Roll yield formula

The book says roll yield is the return from rolling the commodity futures forward, and

roll yield = change in futures price - change in spot price

Can someone please explain in plain English why is the formula so? I don’t see how change in forward price minus change in spot price represents the return from rolling forward the futures.

Thanks!

Contract rolling is required when the current contract expires. Expiry forces the futures price to the spot price. This “forcing” the futures price to spot price is the part of future price change not explained by the CHANGE in spot.

Change in futures = (changes in futues - change in spot price) + change in spot price = roll return + spot return

It’s kind of decomposition. Roll return is a return component that excludes the spot price change. In other words, roll return won’t be affected by the spot price change.

Check out an AM question on this topic.

There is no secret , the futures tracks the spot closely just prior to expiration .

The next contract out does not track it so closely because there is an element of mystery about forward prices and risks involved apart from time value of money in a forward sense.

If you exit a front and enter a back , you collect or pay on the difference i.e. between spot and the forward and they call it “rolling” . In continuously held contracts someone is gaining and someone is losing in this operation of rolling , which is referred to as roll yield. The roll yield is available at any point in the life of the futures contract but typically one is always close to expiration , hence the term spot is used interchangeably with the front contract which is being exited.

I actually disagree with that formula in a general sense. For instance, let’s say the forward curve steepens but spot is constant. Even if no time has passed, a long position has increased in value. That has nothing to do with the “roll”, which is the gain or loss that you experienced when your position converges in time to zero.

Anyway, what they are trying to say is if the forward curve looks like this:

Time| 0, 1, 2, 3, 4, 5

Fwd | 1, 0.9, 0.8, 0.7, 0.6, 0.5

Let’s say you hold the T=5 forward contract at T=0. At T=1, *assuming spot price and forward curves do not change*, the forward price for your contract will have moved from 0.5 to 0.6. Thus, you earn that 0.1 difference through “roll” yield alone.

Again, note that this is only true if the forward curve does not change shape.

T=0 Forward price = 0.5

T=1 Forward Price = 0.6

Change in Forward = 0.6 - 0.5 = 0.1

Change in Spot = 0 -> since you say Spot is constant

Roll Yield = 0.1 - 0 = 0.1 … which is what you have stated above

What I mean is, if the forward curve changes shape, you cannot attribute your gain or loss to just “roll”. If at T=0, the T=5 forward price spikes from 0.5 to 0.55, you made 0.05 profit. However, no “rolling” has occurred.

ohai , very confused by your words . How exactly would your position converge to zero?
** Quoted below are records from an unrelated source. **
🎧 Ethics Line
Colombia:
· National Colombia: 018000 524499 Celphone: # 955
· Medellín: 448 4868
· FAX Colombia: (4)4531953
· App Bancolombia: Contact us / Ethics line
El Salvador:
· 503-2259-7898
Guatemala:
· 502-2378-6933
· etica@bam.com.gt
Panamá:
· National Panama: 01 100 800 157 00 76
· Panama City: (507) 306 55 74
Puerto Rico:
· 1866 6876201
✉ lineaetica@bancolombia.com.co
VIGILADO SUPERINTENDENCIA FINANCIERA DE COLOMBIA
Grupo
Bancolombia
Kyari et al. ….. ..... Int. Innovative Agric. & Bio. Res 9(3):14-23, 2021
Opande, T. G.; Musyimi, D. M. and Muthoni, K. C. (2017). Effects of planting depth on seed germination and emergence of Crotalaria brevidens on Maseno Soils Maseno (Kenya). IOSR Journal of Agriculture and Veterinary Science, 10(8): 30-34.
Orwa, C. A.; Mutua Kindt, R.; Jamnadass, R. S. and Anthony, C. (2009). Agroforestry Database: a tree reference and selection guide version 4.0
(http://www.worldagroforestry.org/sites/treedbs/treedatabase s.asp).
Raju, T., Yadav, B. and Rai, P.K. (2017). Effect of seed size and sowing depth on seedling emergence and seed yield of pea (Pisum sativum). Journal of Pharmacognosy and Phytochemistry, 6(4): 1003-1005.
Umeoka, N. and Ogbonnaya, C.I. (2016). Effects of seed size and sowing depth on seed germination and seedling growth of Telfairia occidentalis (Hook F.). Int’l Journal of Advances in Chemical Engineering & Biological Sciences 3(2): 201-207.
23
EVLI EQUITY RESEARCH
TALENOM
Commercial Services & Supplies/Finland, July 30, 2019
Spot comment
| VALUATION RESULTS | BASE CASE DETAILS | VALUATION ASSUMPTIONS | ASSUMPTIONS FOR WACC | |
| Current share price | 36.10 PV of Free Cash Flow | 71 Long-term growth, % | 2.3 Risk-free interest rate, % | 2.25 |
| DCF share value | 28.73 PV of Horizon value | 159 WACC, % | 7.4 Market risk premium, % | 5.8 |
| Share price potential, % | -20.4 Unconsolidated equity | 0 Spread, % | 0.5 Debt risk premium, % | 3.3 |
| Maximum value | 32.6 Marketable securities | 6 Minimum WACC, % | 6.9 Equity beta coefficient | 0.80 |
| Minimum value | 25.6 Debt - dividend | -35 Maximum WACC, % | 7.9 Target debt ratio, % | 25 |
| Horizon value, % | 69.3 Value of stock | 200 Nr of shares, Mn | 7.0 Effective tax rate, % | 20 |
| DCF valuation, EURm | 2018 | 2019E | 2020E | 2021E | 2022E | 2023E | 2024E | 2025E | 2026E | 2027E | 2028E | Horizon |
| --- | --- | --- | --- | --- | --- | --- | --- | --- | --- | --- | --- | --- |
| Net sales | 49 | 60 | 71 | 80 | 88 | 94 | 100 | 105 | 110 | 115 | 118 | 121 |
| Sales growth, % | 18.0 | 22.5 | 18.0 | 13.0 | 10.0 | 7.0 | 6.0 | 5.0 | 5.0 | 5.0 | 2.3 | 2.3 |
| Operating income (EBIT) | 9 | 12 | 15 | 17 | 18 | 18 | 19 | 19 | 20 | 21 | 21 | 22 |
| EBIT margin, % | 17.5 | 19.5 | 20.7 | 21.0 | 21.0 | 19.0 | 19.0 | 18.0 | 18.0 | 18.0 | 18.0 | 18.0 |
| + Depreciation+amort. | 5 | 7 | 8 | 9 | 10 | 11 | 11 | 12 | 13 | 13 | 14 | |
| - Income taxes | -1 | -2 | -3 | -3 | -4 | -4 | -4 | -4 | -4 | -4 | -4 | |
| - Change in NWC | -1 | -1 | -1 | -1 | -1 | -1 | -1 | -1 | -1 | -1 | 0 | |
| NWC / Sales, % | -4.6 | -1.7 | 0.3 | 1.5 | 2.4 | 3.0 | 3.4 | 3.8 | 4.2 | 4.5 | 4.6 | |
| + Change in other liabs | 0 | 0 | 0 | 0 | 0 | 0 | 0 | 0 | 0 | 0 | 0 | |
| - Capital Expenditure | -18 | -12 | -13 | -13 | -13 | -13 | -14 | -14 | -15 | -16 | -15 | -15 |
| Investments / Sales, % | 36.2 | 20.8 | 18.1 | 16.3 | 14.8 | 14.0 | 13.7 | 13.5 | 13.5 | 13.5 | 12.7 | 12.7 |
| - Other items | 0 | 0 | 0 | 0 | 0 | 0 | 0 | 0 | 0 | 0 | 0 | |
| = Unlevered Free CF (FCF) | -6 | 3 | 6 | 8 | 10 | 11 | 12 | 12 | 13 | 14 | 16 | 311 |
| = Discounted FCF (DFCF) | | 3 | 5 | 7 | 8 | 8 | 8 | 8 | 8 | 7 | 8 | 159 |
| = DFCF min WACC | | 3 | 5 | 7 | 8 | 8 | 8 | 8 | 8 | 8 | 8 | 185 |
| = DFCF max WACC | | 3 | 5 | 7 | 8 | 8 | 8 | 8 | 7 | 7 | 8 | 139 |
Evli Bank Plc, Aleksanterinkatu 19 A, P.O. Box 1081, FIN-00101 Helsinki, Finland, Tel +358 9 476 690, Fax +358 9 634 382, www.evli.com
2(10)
You purchased afutures contract at some existing price . When you as a speculator exit the position that same futures contract has a different price , usually not what you paid for it. So how does that become zero in a general case?

Here’s how a speculator would collect roll yield :

Buy a first nearby futures contract.

When a day or so is left to the expiry , sell the futures contract you bought 1 period ( say 1 month ) ago , and invest in the next contract out. In the process , if the gods are similing at you and imposing backwardation on the market , you collect the roll yield i.e. selling an appreciated futures contract very similar in price to the spot , and getting into an under-appreciated ( hence backwardated ) futures contract . Sell High Buy low. Collect this “roll yield”

Repeat next period( say month ). In time , if your bets on backwardation work out enough times , you’re rich , like John Arnold of Centaurus. Also works if enough times the contract is contango and you’re able to successfully short the futures at those times.

The maturity of your forward contract converges to zero. If you buy a 1y forward, after 1 year, it becomes a zero year forward.

Yes, I agree that roll yield exists. However, not all profit or losses from forward contracts is due to roll.

roll yield is only used with futures . don’t recall it used with forwards , I may be wrong though ( frequently am )

janakisri, “When a day or so is left to the expiry , sell the futures contract you bought 1 period ( say 1 month ) ago , and invest in the next contract out. In the process , if the gods are similing at you and imposing backwardation on the market , you collect the roll yield i.e. selling an appreciated futures contract very similar in price to the spot , and getting into an under-appreciated ( hence backwardated ) futures contract . Sell High Buy low. Collect this “roll yield”” I understand this part, but according to your (and the book’s) explanation, the profit from rolling over the contract should be S(T)-F(T), as you get proceeds from selling at spot price S(T) and at the same time spending F(T) to roll over the contract. Why should the formula be: change in F(T)-change in S(T)?

do the research after 25 days …

put it into short term for the time being, and go ahead with finishing up whatever else you have to…

now that you have had this discussion, is the WHY so important?

I think a little algebra helps here:

Roll yield = Δ futures price – Δ spot price

= (new futures price – old futures price) – (new spot price – old spot price)

= (new futures price – new spot price) – (old futures price – old spot price)

= profit on new contract – profit on old contract

Though algebraically the same, I think that this last formula better spells out what’s happening, and the source of positive or negative roll yield. For example:

  • On your expiring forward contract the future price was $21.00 and the spot price (at inception) was $20.00, for a profit of $1.00
  • On the new forward contract, the future price is $22.50 and the (current) spot price is $21.40, for a profit of $1.10

Thus, the roll yield is $1.10 – $1.00 = $0.10: the profit on the new forward contract is 10¢ higher than the profit on the old forward contract; that’s the roll yield.

Helpful. Thanks.

Hi S2000, just with regard to your example above, so if collateral yield were to equal $0.50…

Spot (price) return = $1.40

Roll yield = $0.10

Collateral yield = $0.50

Total return = $1.40+$0.10+$0.50 = $2.00

Is that correct?

@S2000magician - thanks as always for your easy to understand ways of explaining things. Could you explain why this is violates uncovered interest rate parity? I am struggling to make the connection between this and interest rates.